There are a couple big changes when it comes to the new travel ban. The latest version no longer bans Syrian refugees indefinitely, there are no exceptions for religious minorities under the order, and it does not apply to dual citizens and those with valid U.S. visas.
The new order also suspends the entire refugee program for four months. According to Refugee Services of Texas, of the 112 refugees approved by the United Nations and the U.S. State Department to be resettled in Texas by the end of February, 57 have been canceled because of the ban. The state of Texas takes in the second highest number of refugees across the country, based on statistics from UNHCR, the UN Refugee Agency.
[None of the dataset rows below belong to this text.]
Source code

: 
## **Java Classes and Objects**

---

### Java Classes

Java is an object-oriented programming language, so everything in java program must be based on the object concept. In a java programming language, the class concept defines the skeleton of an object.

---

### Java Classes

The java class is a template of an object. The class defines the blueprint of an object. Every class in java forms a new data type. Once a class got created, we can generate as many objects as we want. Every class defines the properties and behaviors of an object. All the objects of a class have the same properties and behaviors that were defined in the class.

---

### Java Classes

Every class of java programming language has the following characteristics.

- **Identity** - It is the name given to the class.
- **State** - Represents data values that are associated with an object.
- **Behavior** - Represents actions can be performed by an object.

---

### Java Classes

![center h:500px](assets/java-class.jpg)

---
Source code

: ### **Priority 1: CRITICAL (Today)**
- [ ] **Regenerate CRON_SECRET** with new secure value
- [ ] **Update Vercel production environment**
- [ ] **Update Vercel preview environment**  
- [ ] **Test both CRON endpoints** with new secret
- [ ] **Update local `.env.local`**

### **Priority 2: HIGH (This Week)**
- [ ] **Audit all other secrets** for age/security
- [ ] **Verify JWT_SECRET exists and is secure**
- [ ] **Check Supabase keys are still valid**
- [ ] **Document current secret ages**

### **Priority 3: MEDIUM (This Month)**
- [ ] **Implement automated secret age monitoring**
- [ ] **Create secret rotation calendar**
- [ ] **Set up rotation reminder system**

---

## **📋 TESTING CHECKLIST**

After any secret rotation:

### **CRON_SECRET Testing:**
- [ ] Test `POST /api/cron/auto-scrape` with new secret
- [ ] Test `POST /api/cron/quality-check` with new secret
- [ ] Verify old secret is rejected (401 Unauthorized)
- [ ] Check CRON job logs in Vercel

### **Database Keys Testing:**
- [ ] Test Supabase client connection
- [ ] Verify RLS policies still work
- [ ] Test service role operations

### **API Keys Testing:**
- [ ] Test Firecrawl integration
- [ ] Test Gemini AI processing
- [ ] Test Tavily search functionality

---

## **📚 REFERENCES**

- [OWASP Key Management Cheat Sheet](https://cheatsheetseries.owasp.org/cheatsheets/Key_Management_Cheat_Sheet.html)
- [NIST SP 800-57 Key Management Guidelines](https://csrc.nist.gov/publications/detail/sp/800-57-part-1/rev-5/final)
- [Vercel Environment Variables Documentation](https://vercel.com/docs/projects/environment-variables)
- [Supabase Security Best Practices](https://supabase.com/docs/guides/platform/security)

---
“The consistent and inappropriate conflation between refugees and terrorism is unfounded and unconscionable and represents a dark moment in the history of the United States,” said Aaron Rippenkroeger, president and CEO of Refugee Services of Texas, in a statement. “Refugees are fleeing violence and persecution to find a new home for their families in peace and safety.”
For now, the order affects citizens of six Muslim-majority countries, including Iran, Libya, Somalia, Sudan, Syria and Yemen.
U.S. Attorney General Jeff Sessions, who's currently under scrutiny for his interactions with Russia during the presidential campaign, spoke to reporters Monday about the ban.
“Three of these nations are state sponsors of terrorism," he said. "The other three have served as safe havens for terrorist countries, countries where governments have lost control of their territory to terrorist groups like ISIL or Al Qaeda and its affiliates. This increases the risk that people are admitted here from these countries may belong to terrorist groups or may have been radicalized by them.”
In response to the revised immigration order, Texas Attorney General Ken Paxton released a statement that read in part, “President Trump’s action shows decisiveness in answer to a very real danger.”
The American Civil Liberties Union condemns the new order. Omar Jadwat, director of the ACLU’s Immigrants’ Rights Project also released a statement, saying in part that “the only way to fix the Muslim ban is not have a Muslim ban.”
It's a sentiment shared by critics of the order in Dallas like Chris Hamilton, an attorney who went to D/FW Airport following the original ban to help fight the order.
“I don’t think that this order is going to create the same chaos as the last one," he said. It does look like lawyers reviewed it. But it still fundamentally violates the separation of church and state. To have an order that continues to fulfill a campaign promise that was referred to as a Muslim Ban, violates the constitution.”